I have been thinking again about people’s medical information recently.
First of all, most people have no copy of their own health information. Recently a family member went for an annual physical, and the clinician dutifully addressed the question of colonoscopy. My relative thinks she had one in the past few years, but the doctor doesn’t have a record, and no one is sure how to find it.
I told my relative that when they do locate the results, she should get a copy and keep it. And keep copies of her laboratory results too, for that matter. “Why would I do that? Doctors keep those things.” was her response.
Sigh. Hasn’t she noticed how often doctors can’t find something, or don’t have it?
When I take my car to the shop to have something serviced, I keep a record of what was done. Same goes for any work done on my home. And many people I know do the same.
However, those same people generally don’t think to keep records of what was done to their bodies. Even though it’s arguably more important than what was done to their cars.

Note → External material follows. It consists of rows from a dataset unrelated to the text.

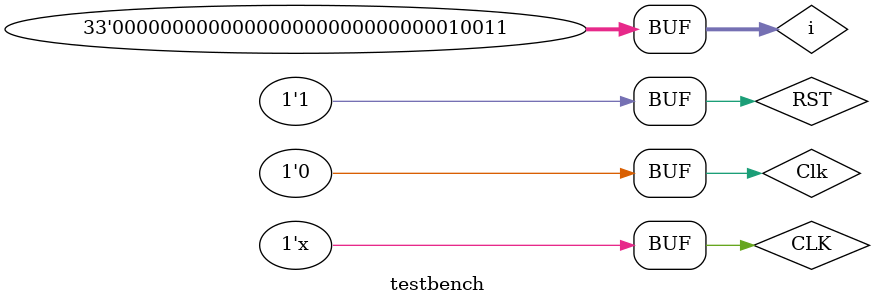
<source format=v>
`timescale 1ns / 1ps


module testbench;

	// Inputs
	reg Clk;
	reg RST;

	// Outputs
	wire [3:0] OUT;
	reg [32:0] i;

	// Instantiate the Unit Under Test (UUT)
	DEMLEN4BIT_MOD10 uut (
		.Clk(Clk), 
		.RST(RST), 
		.OUT(OUT)
	);

	initial begin
		// Initialize Inputs
		Clk = 0;
		RST = 0;

		// Wait 100 ns for global reset to finish
		#100;
		for( i = 0; i< 19; i = i + 1) begin #5 CLK = ~CLK; #5 CLK = ~CLK; end
		for( i = 0; i< 19; i = i + 1) begin #5 CLK = ~CLK; #5 CLK = ~CLK; end
		RST = 1;
		for( i = 0; i< 19; i = i + 1) begin #5 CLK = ~CLK; #5 CLK = ~CLK; end
		for( i = 0; i< 19; i = i + 1) begin #5 CLK = ~CLK; #5 CLK = ~CLK; end
		// Add stimulus here

	end
      
endmodule


</source>
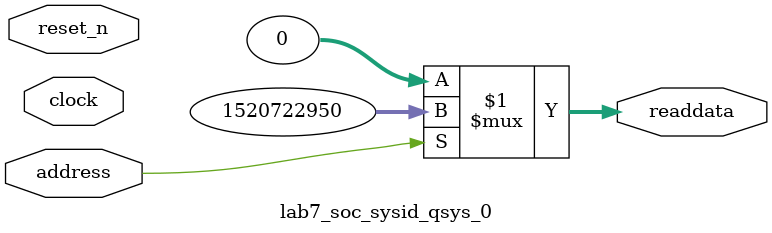
<source format=v>

`timescale 1ns / 1ps
// synthesis translate_on

// turn off superfluous verilog processor warnings 
// altera message_level Level1 
// altera message_off 10034 10035 10036 10037 10230 10240 10030 

module lab7_soc_sysid_qsys_0 (
               // inputs:
                address,
                clock,
                reset_n,

               // outputs:
                readdata
             )
;

  output  [ 31: 0] readdata;
  input            address;
  input            clock;
  input            reset_n;

  wire    [ 31: 0] readdata;
  //control_slave, which is an e_avalon_slave
  assign readdata = address ? 1520722950 : 0;

endmodule




</source>
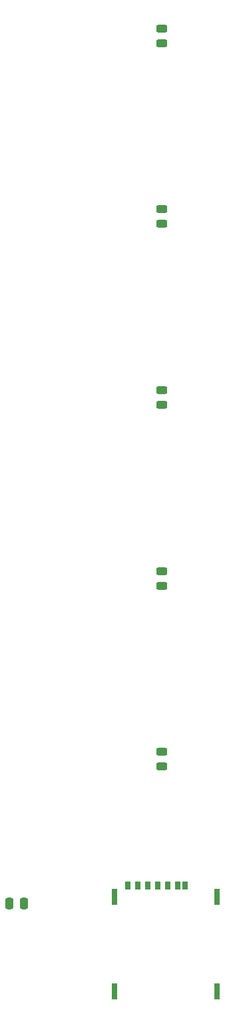
<source format=gtp>
%TF.GenerationSoftware,KiCad,Pcbnew,7.0.2*%
%TF.CreationDate,2023-05-22T14:24:39+07:00*%
%TF.ProjectId,ph_portable_refrigerator_display_hw_v2,70685f70-6f72-4746-9162-6c655f726566,rev?*%
%TF.SameCoordinates,Original*%
%TF.FileFunction,Paste,Top*%
%TF.FilePolarity,Positive*%
%FSLAX46Y46*%
G04 Gerber Fmt 4.6, Leading zero omitted, Abs format (unit mm)*
G04 Created by KiCad (PCBNEW 7.0.2) date 2023-05-22 14:24:39*
%MOMM*%
%LPD*%
G01*
G04 APERTURE LIST*
G04 Aperture macros list*
%AMRoundRect*
0 Rectangle with rounded corners*
0 $1 Rounding radius*
0 $2 $3 $4 $5 $6 $7 $8 $9 X,Y pos of 4 corners*
0 Add a 4 corners polygon primitive as box body*
4,1,4,$2,$3,$4,$5,$6,$7,$8,$9,$2,$3,0*
0 Add four circle primitives for the rounded corners*
1,1,$1+$1,$2,$3*
1,1,$1+$1,$4,$5*
1,1,$1+$1,$6,$7*
1,1,$1+$1,$8,$9*
0 Add four rect primitives between the rounded corners*
20,1,$1+$1,$2,$3,$4,$5,0*
20,1,$1+$1,$4,$5,$6,$7,0*
20,1,$1+$1,$6,$7,$8,$9,0*
20,1,$1+$1,$8,$9,$2,$3,0*%
G04 Aperture macros list end*
%ADD10RoundRect,0.243750X-0.456250X0.243750X-0.456250X-0.243750X0.456250X-0.243750X0.456250X0.243750X0*%
%ADD11R,0.800000X1.140000*%
%ADD12R,0.700000X2.100000*%
%ADD13RoundRect,0.243750X0.456250X-0.243750X0.456250X0.243750X-0.456250X0.243750X-0.456250X-0.243750X0*%
%ADD14RoundRect,0.250000X0.250000X0.475000X-0.250000X0.475000X-0.250000X-0.475000X0.250000X-0.475000X0*%
G04 APERTURE END LIST*
D10*
%TO.C,D5*%
X57030000Y-168572500D03*
X57030000Y-170447500D03*
%TD*%
D11*
%TO.C,J1*%
X57750000Y-185545000D03*
X55210000Y-185545000D03*
X52670000Y-185545000D03*
X59020000Y-185545000D03*
X56480000Y-185545000D03*
X53940000Y-185545000D03*
X59970000Y-185545000D03*
D12*
X51000000Y-187025000D03*
X64000000Y-187025000D03*
X51000000Y-199025000D03*
X64000000Y-199025000D03*
%TD*%
D10*
%TO.C,D1*%
X57000000Y-145562500D03*
X57000000Y-147437500D03*
%TD*%
D13*
%TO.C,D2*%
X56957597Y-124457497D03*
X56957597Y-122582497D03*
%TD*%
D10*
%TO.C,D4*%
X57000000Y-76562500D03*
X57000000Y-78437500D03*
%TD*%
D14*
%TO.C,C1*%
X39500000Y-187825000D03*
X37600000Y-187825000D03*
%TD*%
D10*
%TO.C,D3*%
X57000000Y-99562500D03*
X57000000Y-101437500D03*
%TD*%
M02*

</source>
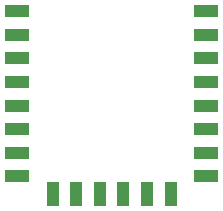
<source format=gtp>
G04 Layer: TopPasteMaskLayer*
G04 EasyEDA v6.2.46, 2019-12-13T21:01:04+01:00*
G04 3005faa94037452eb19f5b3c810bd7e0,39ff71f2194a49368f8d12cd3c9184f8,10*
G04 Gerber Generator version 0.2*
G04 Scale: 100 percent, Rotated: No, Reflected: No *
G04 Dimensions in inches *
G04 leading zeros omitted , absolute positions ,2 integer and 4 decimal *
%FSLAX24Y24*%
%MOIN*%
G90*
G70D02*

%ADD12R,0.078740X0.039370*%
%ADD13R,0.039370X0.078740*%

%LPD*%
G54D12*
G01X18499Y13851D03*
G01X18499Y13063D03*
G01X18499Y12276D03*
G01X18499Y11489D03*
G01X18499Y10701D03*
G01X18500Y9914D03*
G01X18499Y9126D03*
G01X18499Y8339D03*
G54D13*
G01X17317Y7748D03*
G01X16529Y7748D03*
G01X15742Y7748D03*
G01X14955Y7748D03*
G01X14168Y7749D03*
G01X13381Y7748D03*
G54D12*
G01X12200Y8339D03*
G01X12199Y9126D03*
G01X12199Y9914D03*
G01X12199Y10701D03*
G01X12199Y11489D03*
G01X12199Y12276D03*
G01X12199Y13063D03*
G01X12199Y13851D03*
M00*
M02*

</source>
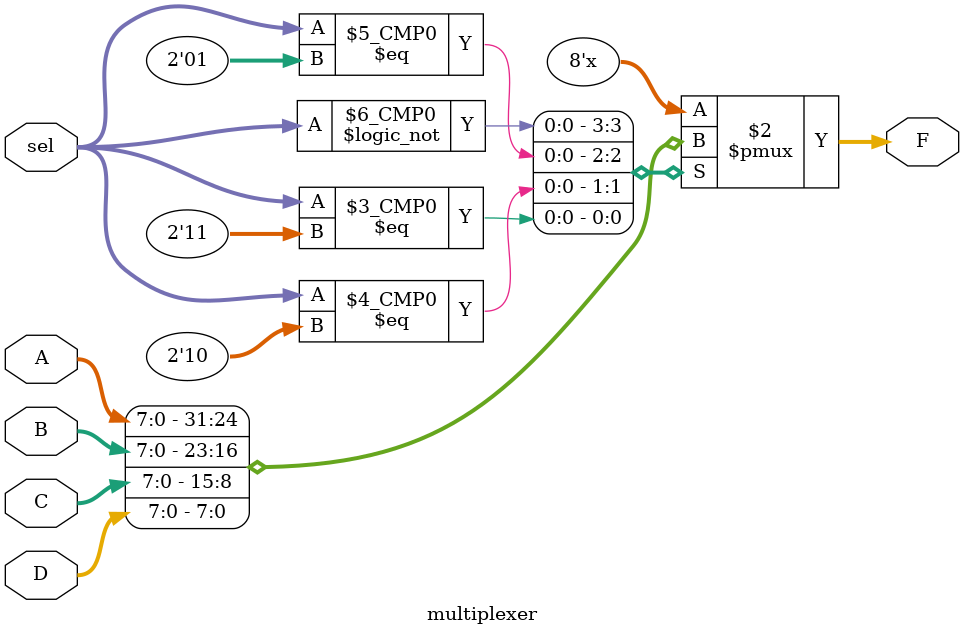
<source format=v>
module multiplexer(
    input [1:0] sel,
    input [7:0] A,
    input [7:0] B,
    input [7:0] C,
    input [7:0] D,
    output reg [7:0] F
);

        always @(*) begin 
        case(sel)
            2'b00: F <= A;
            2'b01: F <= B;
            2'b10: F <= C;
            2'b11: F <= D;
        endcase
    end

endmodule
</source>
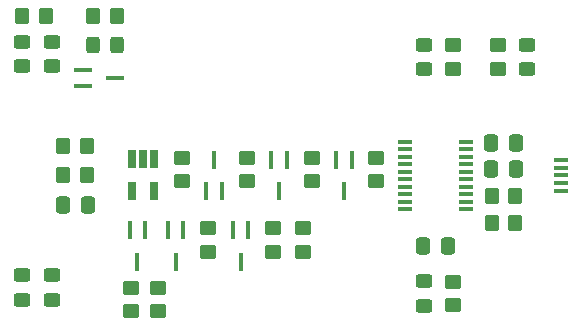
<source format=gbr>
%TF.GenerationSoftware,KiCad,Pcbnew,(6.0.7)*%
%TF.CreationDate,2023-04-03T16:37:46-04:00*%
%TF.ProjectId,minirib-usb,6d696e69-7269-4622-9d75-73622e6b6963,D*%
%TF.SameCoordinates,Original*%
%TF.FileFunction,Paste,Top*%
%TF.FilePolarity,Positive*%
%FSLAX46Y46*%
G04 Gerber Fmt 4.6, Leading zero omitted, Abs format (unit mm)*
G04 Created by KiCad (PCBNEW (6.0.7)) date 2023-04-03 16:37:46*
%MOMM*%
%LPD*%
G01*
G04 APERTURE LIST*
G04 Aperture macros list*
%AMRoundRect*
0 Rectangle with rounded corners*
0 $1 Rounding radius*
0 $2 $3 $4 $5 $6 $7 $8 $9 X,Y pos of 4 corners*
0 Add a 4 corners polygon primitive as box body*
4,1,4,$2,$3,$4,$5,$6,$7,$8,$9,$2,$3,0*
0 Add four circle primitives for the rounded corners*
1,1,$1+$1,$2,$3*
1,1,$1+$1,$4,$5*
1,1,$1+$1,$6,$7*
1,1,$1+$1,$8,$9*
0 Add four rect primitives between the rounded corners*
20,1,$1+$1,$2,$3,$4,$5,0*
20,1,$1+$1,$4,$5,$6,$7,0*
20,1,$1+$1,$6,$7,$8,$9,0*
20,1,$1+$1,$8,$9,$2,$3,0*%
G04 Aperture macros list end*
%ADD10RoundRect,0.250000X0.450000X-0.350000X0.450000X0.350000X-0.450000X0.350000X-0.450000X-0.350000X0*%
%ADD11RoundRect,0.250000X-0.450000X0.325000X-0.450000X-0.325000X0.450000X-0.325000X0.450000X0.325000X0*%
%ADD12R,1.300000X0.450000*%
%ADD13RoundRect,0.250000X-0.450000X0.350000X-0.450000X-0.350000X0.450000X-0.350000X0.450000X0.350000X0*%
%ADD14RoundRect,0.250000X-0.350000X-0.450000X0.350000X-0.450000X0.350000X0.450000X-0.350000X0.450000X0*%
%ADD15RoundRect,0.250000X0.450000X-0.325000X0.450000X0.325000X-0.450000X0.325000X-0.450000X-0.325000X0*%
%ADD16R,0.650000X1.560000*%
%ADD17R,0.450000X1.500000*%
%ADD18RoundRect,0.250000X0.337500X0.475000X-0.337500X0.475000X-0.337500X-0.475000X0.337500X-0.475000X0*%
%ADD19RoundRect,0.250000X0.350000X0.450000X-0.350000X0.450000X-0.350000X-0.450000X0.350000X-0.450000X0*%
%ADD20RoundRect,0.250000X0.325000X0.450000X-0.325000X0.450000X-0.325000X-0.450000X0.325000X-0.450000X0*%
%ADD21RoundRect,0.250000X-0.337500X-0.475000X0.337500X-0.475000X0.337500X0.475000X-0.337500X0.475000X0*%
%ADD22R,1.200000X0.400000*%
%ADD23R,1.500000X0.450000*%
G04 APERTURE END LIST*
D10*
%TO.C,R10*%
X133000000Y-105500000D03*
X133000000Y-103500000D03*
%TD*%
D11*
%TO.C,D3*%
X108500000Y-113475000D03*
X108500000Y-115525000D03*
%TD*%
D12*
%TO.C,J1*%
X154100000Y-106300000D03*
X154100000Y-105650000D03*
X154100000Y-105000000D03*
X154100000Y-104350000D03*
X154100000Y-103700000D03*
%TD*%
D13*
%TO.C,R3*%
X129750000Y-109500000D03*
X129750000Y-111500000D03*
%TD*%
D14*
%TO.C,R1*%
X148255000Y-106750000D03*
X150255000Y-106750000D03*
%TD*%
%TO.C,R14*%
X114500000Y-91500000D03*
X116500000Y-91500000D03*
%TD*%
D15*
%TO.C,D7*%
X142500000Y-96025000D03*
X142500000Y-93975000D03*
%TD*%
D16*
%TO.C,U2*%
X119700000Y-103650000D03*
X118750000Y-103650000D03*
X117800000Y-103650000D03*
X117800000Y-106350000D03*
X119700000Y-106350000D03*
%TD*%
D14*
%TO.C,R13*%
X108500000Y-91500000D03*
X110500000Y-91500000D03*
%TD*%
D17*
%TO.C,Q2*%
X122150000Y-109670000D03*
X120850000Y-109670000D03*
X121500000Y-112330000D03*
%TD*%
D11*
%TO.C,D4*%
X111000000Y-113475000D03*
X111000000Y-115525000D03*
%TD*%
D18*
%TO.C,C2*%
X144537500Y-111000000D03*
X142462500Y-111000000D03*
%TD*%
D10*
%TO.C,R15*%
X122000000Y-105500000D03*
X122000000Y-103500000D03*
%TD*%
D14*
%TO.C,R7*%
X112000000Y-105000000D03*
X114000000Y-105000000D03*
%TD*%
D19*
%TO.C,R6*%
X114000000Y-102500000D03*
X112000000Y-102500000D03*
%TD*%
D10*
%TO.C,R5*%
X117750000Y-116500000D03*
X117750000Y-114500000D03*
%TD*%
D20*
%TO.C,D6*%
X116525000Y-94000000D03*
X114475000Y-94000000D03*
%TD*%
D13*
%TO.C,R12*%
X148750000Y-94000000D03*
X148750000Y-96000000D03*
%TD*%
%TO.C,R16*%
X127500000Y-103500000D03*
X127500000Y-105500000D03*
%TD*%
D21*
%TO.C,C3*%
X111962500Y-107500000D03*
X114037500Y-107500000D03*
%TD*%
D19*
%TO.C,R2*%
X150250000Y-109000000D03*
X148250000Y-109000000D03*
%TD*%
D10*
%TO.C,R11*%
X132250000Y-111500000D03*
X132250000Y-109500000D03*
%TD*%
%TO.C,R18*%
X145000000Y-116000000D03*
X145000000Y-114000000D03*
%TD*%
D17*
%TO.C,Q3*%
X118900000Y-109670000D03*
X117600000Y-109670000D03*
X118250000Y-112330000D03*
%TD*%
D18*
%TO.C,C1*%
X150292500Y-104500000D03*
X148217500Y-104500000D03*
%TD*%
D17*
%TO.C,Q1*%
X127650000Y-109670000D03*
X126350000Y-109670000D03*
X127000000Y-112330000D03*
%TD*%
D13*
%TO.C,R17*%
X145000000Y-94000000D03*
X145000000Y-96000000D03*
%TD*%
D22*
%TO.C,U1*%
X140900000Y-102137500D03*
X140900000Y-102772500D03*
X140900000Y-103407500D03*
X140900000Y-104042500D03*
X140900000Y-104677500D03*
X140900000Y-105312500D03*
X140900000Y-105947500D03*
X140900000Y-106582500D03*
X140900000Y-107217500D03*
X140900000Y-107852500D03*
X146100000Y-107852500D03*
X146100000Y-107217500D03*
X146100000Y-106582500D03*
X146100000Y-105947500D03*
X146100000Y-105312500D03*
X146100000Y-104677500D03*
X146100000Y-104042500D03*
X146100000Y-103407500D03*
X146100000Y-102772500D03*
X146100000Y-102137500D03*
%TD*%
D15*
%TO.C,D2*%
X108500000Y-95750000D03*
X108500000Y-93700000D03*
%TD*%
D23*
%TO.C,Q6*%
X113670000Y-96100000D03*
X113670000Y-97400000D03*
X116330000Y-96750000D03*
%TD*%
D17*
%TO.C,Q4*%
X136400000Y-103670000D03*
X135100000Y-103670000D03*
X135750000Y-106330000D03*
%TD*%
%TO.C,Q5*%
X130900000Y-103670000D03*
X129600000Y-103670000D03*
X130250000Y-106330000D03*
%TD*%
D15*
%TO.C,D1*%
X111000000Y-95750000D03*
X111000000Y-93700000D03*
%TD*%
D18*
%TO.C,C4*%
X150292500Y-102250000D03*
X148217500Y-102250000D03*
%TD*%
D15*
%TO.C,D5*%
X151250000Y-96025000D03*
X151250000Y-93975000D03*
%TD*%
D17*
%TO.C,Q7*%
X124100000Y-106330000D03*
X125400000Y-106330000D03*
X124750000Y-103670000D03*
%TD*%
D13*
%TO.C,R9*%
X138500000Y-103500000D03*
X138500000Y-105500000D03*
%TD*%
D10*
%TO.C,R4*%
X120000000Y-116500000D03*
X120000000Y-114500000D03*
%TD*%
D11*
%TO.C,D8*%
X142500000Y-113975000D03*
X142500000Y-116025000D03*
%TD*%
D13*
%TO.C,R8*%
X124250000Y-109500000D03*
X124250000Y-111500000D03*
%TD*%
M02*

</source>
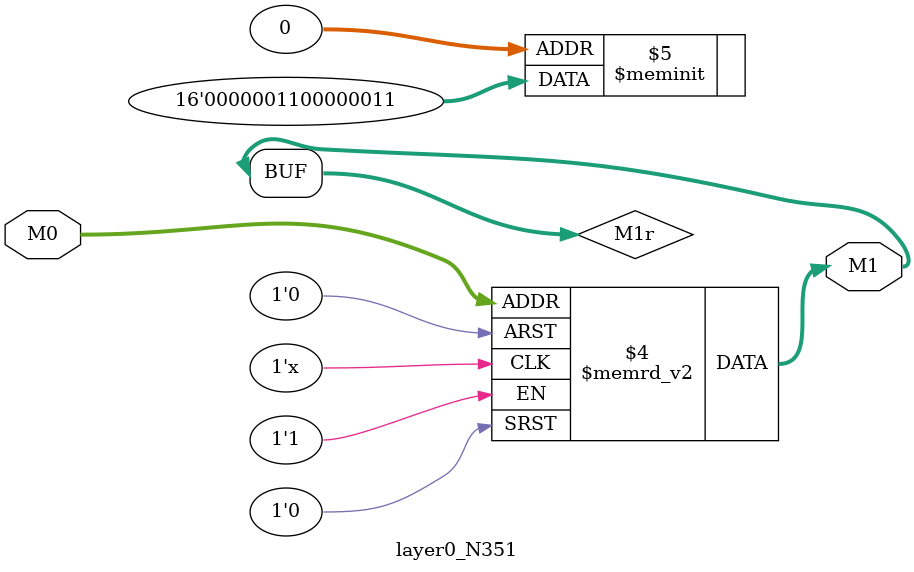
<source format=v>
module layer0_N351 ( input [2:0] M0, output [1:0] M1 );

	(*rom_style = "distributed" *) reg [1:0] M1r;
	assign M1 = M1r;
	always @ (M0) begin
		case (M0)
			3'b000: M1r = 2'b11;
			3'b100: M1r = 2'b11;
			3'b010: M1r = 2'b00;
			3'b110: M1r = 2'b00;
			3'b001: M1r = 2'b00;
			3'b101: M1r = 2'b00;
			3'b011: M1r = 2'b00;
			3'b111: M1r = 2'b00;

		endcase
	end
endmodule

</source>
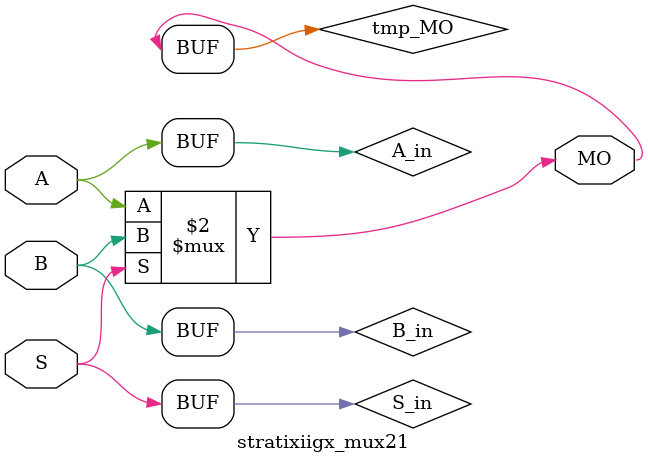
<source format=v>
module stratixiigx_mux21 (MO, A, B, S);
   input A, B, S;
   output MO;
   wire A_in;
   wire B_in;
   wire S_in;
   buf(A_in, A);
   buf(B_in, B);
   buf(S_in, S);
   wire   tmp_MO;
   specify
      (A => MO) = (0, 0);
      (B => MO) = (0, 0);
      (S => MO) = (0, 0);
   endspecify
   assign tmp_MO = (S_in == 1) ? B_in : A_in;
   buf (MO, tmp_MO);
endmodule
</source>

Furthermore, if you decide to take your car to a new mechanic — maybe you weren’t sure about the old one, or maybe you moved to a new town — would you show up with no records of the work done on your car so far?
Well, you might, but it’s not a great idea. When assessing the state of a car — or a person’s health — it’s extremely useful to know what has happened in the past, and what other professionals have done or attempted, when it comes to diagnostics and treatment plans.